**ACTIVITY**
Lines from the beginning of the entries up to and including the one with "Document page, 1241x1754 pixels." must be duplicated word for word; leave out all others.

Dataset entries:
--- --- ---
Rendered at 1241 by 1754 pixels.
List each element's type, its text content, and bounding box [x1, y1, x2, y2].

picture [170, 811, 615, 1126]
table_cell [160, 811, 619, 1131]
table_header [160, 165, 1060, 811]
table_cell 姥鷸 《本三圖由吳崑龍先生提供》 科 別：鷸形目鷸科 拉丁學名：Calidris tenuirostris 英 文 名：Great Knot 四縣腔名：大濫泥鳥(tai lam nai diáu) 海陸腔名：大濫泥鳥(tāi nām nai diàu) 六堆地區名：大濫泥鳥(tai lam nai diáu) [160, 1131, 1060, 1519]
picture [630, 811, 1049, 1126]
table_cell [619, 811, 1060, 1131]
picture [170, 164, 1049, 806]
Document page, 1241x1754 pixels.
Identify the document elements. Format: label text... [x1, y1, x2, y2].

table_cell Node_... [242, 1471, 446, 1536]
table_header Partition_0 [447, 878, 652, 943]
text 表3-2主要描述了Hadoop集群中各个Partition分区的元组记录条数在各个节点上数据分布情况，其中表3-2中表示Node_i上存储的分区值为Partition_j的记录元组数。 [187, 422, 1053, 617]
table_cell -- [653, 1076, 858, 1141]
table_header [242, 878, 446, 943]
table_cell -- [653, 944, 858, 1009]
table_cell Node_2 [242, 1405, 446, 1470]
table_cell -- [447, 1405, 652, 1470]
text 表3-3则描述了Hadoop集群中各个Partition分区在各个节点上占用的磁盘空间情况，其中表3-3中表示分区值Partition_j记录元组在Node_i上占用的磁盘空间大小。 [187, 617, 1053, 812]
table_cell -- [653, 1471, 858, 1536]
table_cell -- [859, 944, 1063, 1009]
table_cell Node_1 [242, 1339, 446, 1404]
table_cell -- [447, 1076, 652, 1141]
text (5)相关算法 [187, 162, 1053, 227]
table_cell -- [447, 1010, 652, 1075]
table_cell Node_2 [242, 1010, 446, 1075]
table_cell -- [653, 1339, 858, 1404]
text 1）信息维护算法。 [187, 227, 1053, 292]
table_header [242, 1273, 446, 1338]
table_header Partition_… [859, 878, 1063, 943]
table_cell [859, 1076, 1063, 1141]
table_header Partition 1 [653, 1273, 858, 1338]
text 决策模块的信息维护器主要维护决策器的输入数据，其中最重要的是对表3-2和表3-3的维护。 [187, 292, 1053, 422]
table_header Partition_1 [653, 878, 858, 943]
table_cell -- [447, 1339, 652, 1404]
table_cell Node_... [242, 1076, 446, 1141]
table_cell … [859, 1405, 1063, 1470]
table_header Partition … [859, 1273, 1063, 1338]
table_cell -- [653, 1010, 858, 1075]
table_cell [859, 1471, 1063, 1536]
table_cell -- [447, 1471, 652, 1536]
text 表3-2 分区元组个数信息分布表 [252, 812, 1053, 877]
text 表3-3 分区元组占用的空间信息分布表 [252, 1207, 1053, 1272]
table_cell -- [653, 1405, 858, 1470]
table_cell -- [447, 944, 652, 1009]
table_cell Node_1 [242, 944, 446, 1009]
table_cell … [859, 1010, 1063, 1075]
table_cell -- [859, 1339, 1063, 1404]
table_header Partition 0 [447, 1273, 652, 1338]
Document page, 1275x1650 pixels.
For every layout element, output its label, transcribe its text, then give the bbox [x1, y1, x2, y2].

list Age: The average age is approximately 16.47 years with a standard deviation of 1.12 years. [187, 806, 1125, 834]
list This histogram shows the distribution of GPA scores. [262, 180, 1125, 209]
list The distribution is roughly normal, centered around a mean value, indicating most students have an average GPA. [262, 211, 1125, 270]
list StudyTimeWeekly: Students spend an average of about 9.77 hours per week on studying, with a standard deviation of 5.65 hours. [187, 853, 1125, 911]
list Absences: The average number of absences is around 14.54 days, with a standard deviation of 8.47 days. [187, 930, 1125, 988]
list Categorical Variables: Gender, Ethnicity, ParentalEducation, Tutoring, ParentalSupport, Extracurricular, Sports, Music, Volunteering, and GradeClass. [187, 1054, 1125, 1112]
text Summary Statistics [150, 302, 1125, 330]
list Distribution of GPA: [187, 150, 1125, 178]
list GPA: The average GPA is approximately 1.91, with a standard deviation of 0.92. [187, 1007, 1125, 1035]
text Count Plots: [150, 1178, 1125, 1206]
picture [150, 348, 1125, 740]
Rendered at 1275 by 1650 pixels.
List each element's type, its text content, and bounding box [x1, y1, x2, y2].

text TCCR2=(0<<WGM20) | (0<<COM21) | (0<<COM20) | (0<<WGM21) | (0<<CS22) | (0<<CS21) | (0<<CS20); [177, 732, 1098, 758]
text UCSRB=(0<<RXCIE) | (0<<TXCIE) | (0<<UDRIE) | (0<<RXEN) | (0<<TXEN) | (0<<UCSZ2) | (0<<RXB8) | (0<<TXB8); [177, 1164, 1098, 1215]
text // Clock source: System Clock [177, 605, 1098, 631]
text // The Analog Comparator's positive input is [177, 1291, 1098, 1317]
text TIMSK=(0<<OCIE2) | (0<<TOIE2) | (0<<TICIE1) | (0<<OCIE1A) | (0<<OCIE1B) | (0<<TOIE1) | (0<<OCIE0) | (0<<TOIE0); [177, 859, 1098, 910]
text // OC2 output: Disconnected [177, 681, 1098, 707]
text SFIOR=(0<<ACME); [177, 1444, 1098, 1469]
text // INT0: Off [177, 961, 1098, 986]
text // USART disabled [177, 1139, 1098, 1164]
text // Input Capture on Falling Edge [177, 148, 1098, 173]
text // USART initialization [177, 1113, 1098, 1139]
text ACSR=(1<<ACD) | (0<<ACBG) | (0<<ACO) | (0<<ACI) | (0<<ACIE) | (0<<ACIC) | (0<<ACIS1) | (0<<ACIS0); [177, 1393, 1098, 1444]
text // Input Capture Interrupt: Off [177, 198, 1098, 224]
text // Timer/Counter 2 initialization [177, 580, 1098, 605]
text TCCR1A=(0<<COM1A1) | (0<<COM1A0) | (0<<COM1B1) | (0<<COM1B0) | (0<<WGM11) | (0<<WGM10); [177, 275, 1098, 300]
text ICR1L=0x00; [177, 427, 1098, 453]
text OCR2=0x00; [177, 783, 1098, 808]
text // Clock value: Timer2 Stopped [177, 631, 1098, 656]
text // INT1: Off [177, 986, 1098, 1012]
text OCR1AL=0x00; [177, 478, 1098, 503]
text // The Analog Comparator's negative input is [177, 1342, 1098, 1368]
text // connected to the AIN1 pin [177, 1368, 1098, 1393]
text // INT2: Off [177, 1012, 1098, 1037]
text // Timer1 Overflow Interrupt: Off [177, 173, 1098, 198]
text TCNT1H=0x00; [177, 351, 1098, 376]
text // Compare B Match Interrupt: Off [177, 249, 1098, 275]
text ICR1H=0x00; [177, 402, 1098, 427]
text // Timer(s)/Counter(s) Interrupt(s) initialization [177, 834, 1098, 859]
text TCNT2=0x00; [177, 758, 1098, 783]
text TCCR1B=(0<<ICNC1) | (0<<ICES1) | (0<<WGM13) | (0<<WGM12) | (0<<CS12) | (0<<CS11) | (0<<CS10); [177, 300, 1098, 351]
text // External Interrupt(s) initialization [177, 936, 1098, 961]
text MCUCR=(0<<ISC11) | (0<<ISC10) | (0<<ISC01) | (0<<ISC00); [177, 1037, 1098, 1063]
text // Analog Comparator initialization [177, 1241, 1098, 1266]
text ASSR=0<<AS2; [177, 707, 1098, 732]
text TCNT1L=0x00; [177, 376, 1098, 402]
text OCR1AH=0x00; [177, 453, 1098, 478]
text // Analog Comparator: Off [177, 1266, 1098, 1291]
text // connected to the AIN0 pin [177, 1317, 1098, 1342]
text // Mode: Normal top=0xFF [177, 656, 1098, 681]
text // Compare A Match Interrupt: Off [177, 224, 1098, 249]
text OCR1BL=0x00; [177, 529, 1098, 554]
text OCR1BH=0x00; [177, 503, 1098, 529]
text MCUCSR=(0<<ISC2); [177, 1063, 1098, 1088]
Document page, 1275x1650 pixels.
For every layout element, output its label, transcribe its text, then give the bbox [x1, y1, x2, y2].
--- --- ---
**SOLVED EXERCISE**
Rendered at 1241 by 1754 pixels.
List each element's type, its text content, and bounding box [x1, y1, x2, y2].

picture [170, 811, 615, 1126]
table_cell [160, 811, 619, 1131]
table_header [160, 165, 1060, 811]
table_cell 姥鷸 《本三圖由吳崑龍先生提供》 科 別：鷸形目鷸科 拉丁學名：Calidris tenuirostris 英 文 名：Great Knot 四縣腔名：大濫泥鳥(tai lam nai diáu) 海陸腔名：大濫泥鳥(tāi nām nai diàu) 六堆地區名：大濫泥鳥(tai lam nai diáu) [160, 1131, 1060, 1519]
picture [630, 811, 1049, 1126]
table_cell [619, 811, 1060, 1131]
picture [170, 164, 1049, 806]
Document page, 1241x1754 pixels.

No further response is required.